Exercise details:
Where a record contains a picture, omit the picture and repeat the rest exactly.

Provided material:
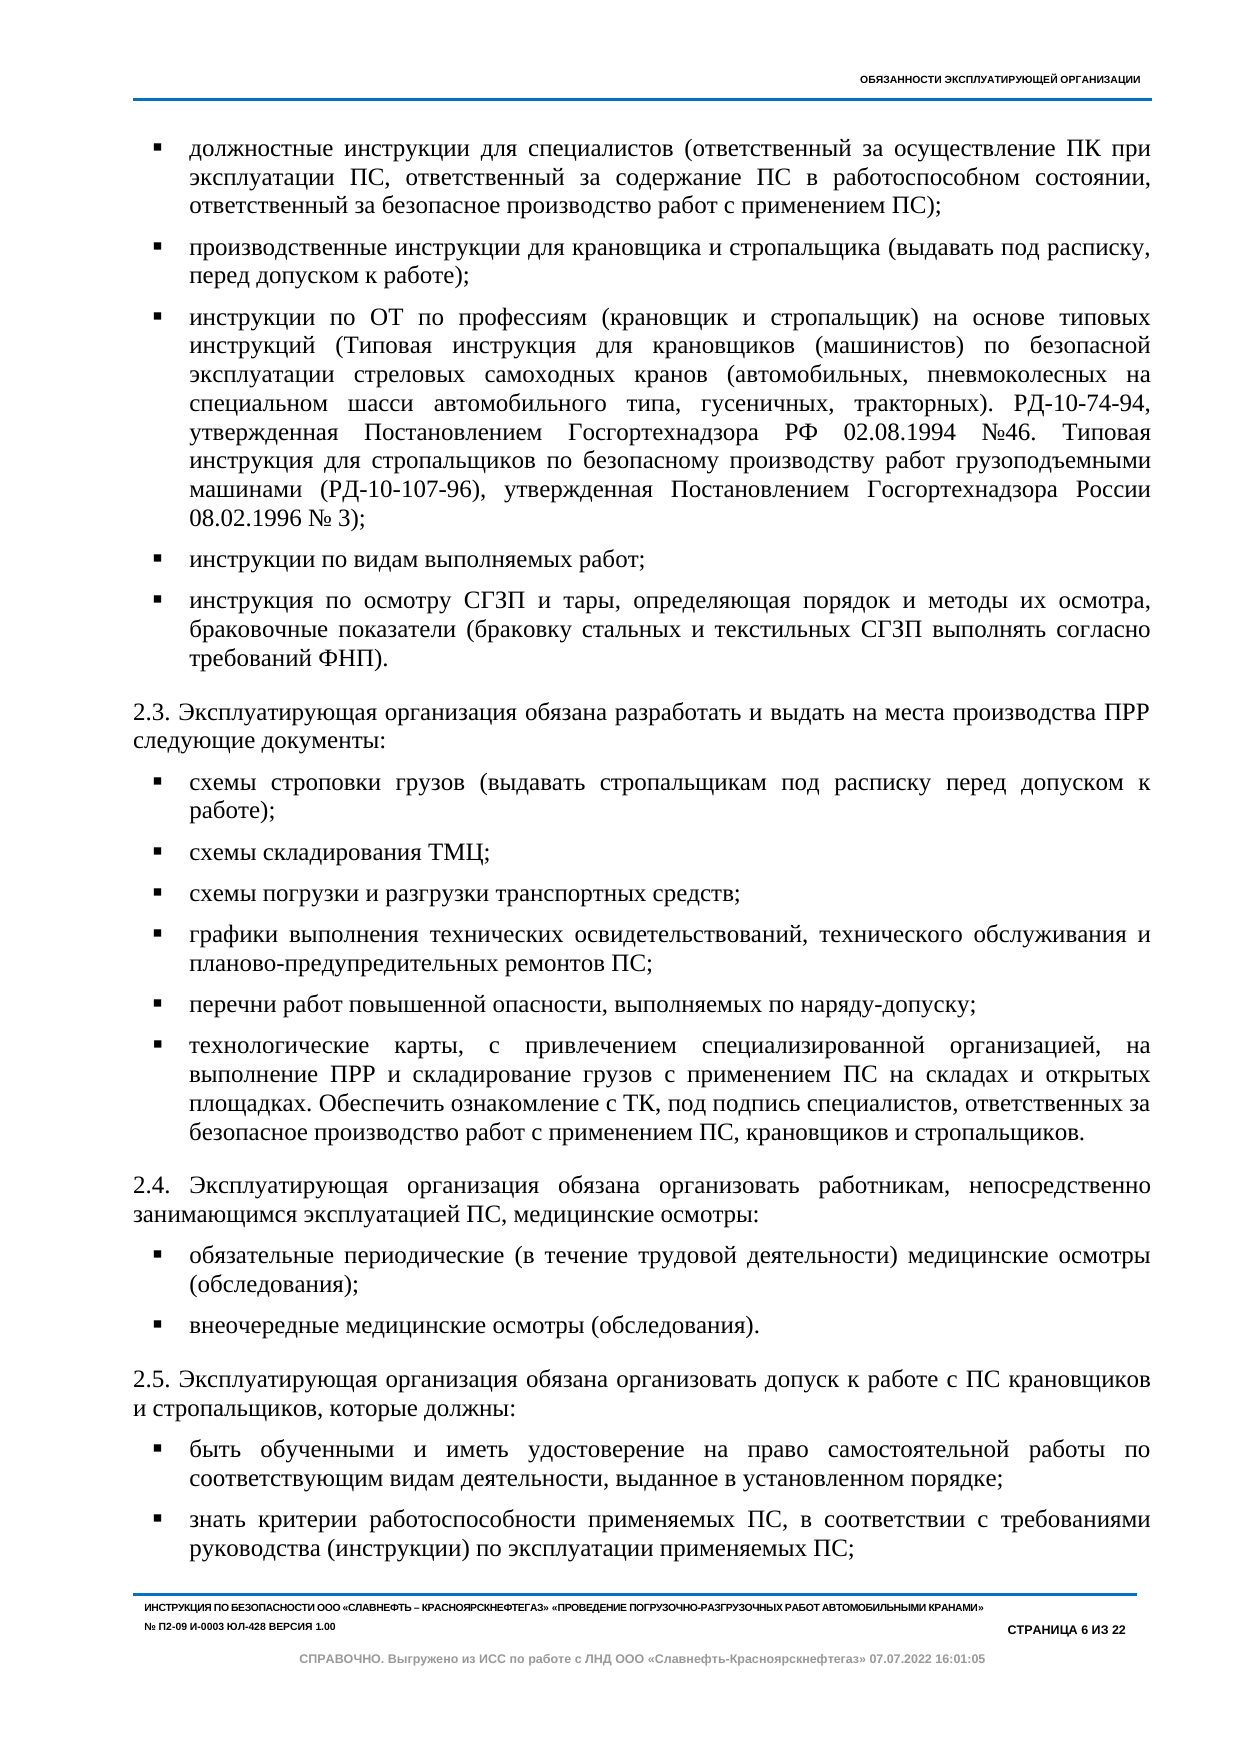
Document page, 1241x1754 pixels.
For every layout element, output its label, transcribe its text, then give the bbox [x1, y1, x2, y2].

list технологические карты, с привлечением специализированной организацией, на выполнение ПРР и складирование грузов с применением ПС на складах и открытых площадках. Обеспечить ознакомление с ТК, под подпись специалистов, ответственных за безопасное производство работ с применением ПС, крановщиков и стропальщиков. [152, 1030, 1152, 1145]
list перечни работ повышенной опасности, выполняемых по наряду-допуску; [152, 989, 1152, 1018]
list графики выполнения технических освидетельствований, технического обслуживания и планово-предупредительных ремонтов ПС; [152, 919, 1152, 977]
list внеочередные медицинские осмотры (обследования). [152, 1310, 1152, 1339]
list схемы погрузки и разгрузки транспортных средств; [152, 878, 1152, 907]
list инструкции по ОТ по профессиям (крановщик и стропальщик) на основе типовых инструкций (Типовая инструкция для крановщиков (машинистов) по безопасной эксплуатации стреловых самоходных кранов (автомобильных, пневмоколесных на специальном шасси автомобильного типа, гусеничных, тракторных). РД-10-74-94, утвержденная Постановлением Госгортехнадзора РФ 02.08.1994 №46. Типовая инструкция для стропальщиков по безопасному производству работ грузоподъемными машинами (РД-10-107-96), утвержденная Постановлением Госгортехнадзора России 08.02.1996 № 3); [152, 302, 1152, 532]
text 2.3. Эксплуатирующая организация обязана разработать и выдать на места производства ПРР следующие документы: [133, 697, 1152, 754]
list производственные инструкции для крановщика и стропальщика (выдавать под расписку, перед допуском к работе); [152, 232, 1152, 289]
text 2.5. Эксплуатирующая организация обязана организовать допуск к работе с ПС крановщиков и стропальщиков, которые должны: [133, 1364, 1152, 1422]
list знать критерии работоспособности применяемых ПС, в соответствии с требованиями руководства (инструкции) по эксплуатации применяемых ПС; [152, 1504, 1152, 1562]
list инструкции по видам выполняемых работ; [152, 544, 1152, 573]
list схемы строповки грузов (выдавать стропальщикам под расписку перед допуском к работе); [152, 767, 1152, 824]
list обязательные периодические (в течение трудовой деятельности) медицинские осмотры (обследования); [152, 1240, 1152, 1298]
list инструкция по осмотру СГЗП и тары, определяющая порядок и методы их осмотра, браковочные показатели (браковку стальных и текстильных СГЗП выполнять согласно требований ФНП). [152, 585, 1152, 672]
list схемы складирования ТМЦ; [152, 837, 1152, 865]
list быть обученными и иметь удостоверение на право самостоятельной работы по соответствующим видам деятельности, выданное в установленном порядке; [152, 1434, 1152, 1492]
text 2.4. Эксплуатирующая организация обязана организовать работникам, непосредственно занимающимся эксплуатацией ПС, медицинские осмотры: [133, 1170, 1152, 1228]
list должностные инструкции для специалистов (ответственный за осуществление ПК при эксплуатации ПС, ответственный за содержание ПС в работоспособном состоянии, ответственный за безопасное производство работ с применением ПС); [152, 133, 1152, 219]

Response area:
Document page, 1241x1754 pixels.
For every layout element, output its label, transcribe its text, then give the bbox [x1, y1, x2, y2].

list технологические карты, с привлечением специализированной организацией, на выполнение ПРР и складирование грузов с применением ПС на складах и открытых площадках. Обеспечить ознакомление с ТК, под подпись специалистов, ответственных за безопасное производство работ с применением ПС, крановщиков и стропальщиков. [152, 1030, 1152, 1145]
list перечни работ повышенной опасности, выполняемых по наряду-допуску; [152, 989, 1152, 1018]
list графики выполнения технических освидетельствований, технического обслуживания и планово-предупредительных ремонтов ПС; [152, 919, 1152, 977]
list внеочередные медицинские осмотры (обследования). [152, 1310, 1152, 1339]
list схемы погрузки и разгрузки транспортных средств; [152, 878, 1152, 907]
list инструкции по ОТ по профессиям (крановщик и стропальщик) на основе типовых инструкций (Типовая инструкция для крановщиков (машинистов) по безопасной эксплуатации стреловых самоходных кранов (автомобильных, пневмоколесных на специальном шасси автомобильного типа, гусеничных, тракторных). РД-10-74-94, утвержденная Постановлением Госгортехнадзора РФ 02.08.1994 №46. Типовая инструкция для стропальщиков по безопасному производству работ грузоподъемными машинами (РД-10-107-96), утвержденная Постановлением Госгортехнадзора России 08.02.1996 № 3); [152, 302, 1152, 532]
text 2.3. Эксплуатирующая организация обязана разработать и выдать на места производства ПРР следующие документы: [133, 697, 1152, 754]
list производственные инструкции для крановщика и стропальщика (выдавать под расписку, перед допуском к работе); [152, 232, 1152, 289]
text 2.5. Эксплуатирующая организация обязана организовать допуск к работе с ПС крановщиков и стропальщиков, которые должны: [133, 1364, 1152, 1422]
list знать критерии работоспособности применяемых ПС, в соответствии с требованиями руководства (инструкции) по эксплуатации применяемых ПС; [152, 1504, 1152, 1562]
list инструкции по видам выполняемых работ; [152, 544, 1152, 573]
list схемы строповки грузов (выдавать стропальщикам под расписку перед допуском к работе); [152, 767, 1152, 824]
list обязательные периодические (в течение трудовой деятельности) медицинские осмотры (обследования); [152, 1240, 1152, 1298]
list инструкция по осмотру СГЗП и тары, определяющая порядок и методы их осмотра, браковочные показатели (браковку стальных и текстильных СГЗП выполнять согласно требований ФНП). [152, 585, 1152, 672]
list схемы складирования ТМЦ; [152, 837, 1152, 865]
list быть обученными и иметь удостоверение на право самостоятельной работы по соответствующим видам деятельности, выданное в установленном порядке; [152, 1434, 1152, 1492]
text 2.4. Эксплуатирующая организация обязана организовать работникам, непосредственно занимающимся эксплуатацией ПС, медицинские осмотры: [133, 1170, 1152, 1228]
list должностные инструкции для специалистов (ответственный за осуществление ПК при эксплуатации ПС, ответственный за содержание ПС в работоспособном состоянии, ответственный за безопасное производство работ с применением ПС); [152, 133, 1152, 219]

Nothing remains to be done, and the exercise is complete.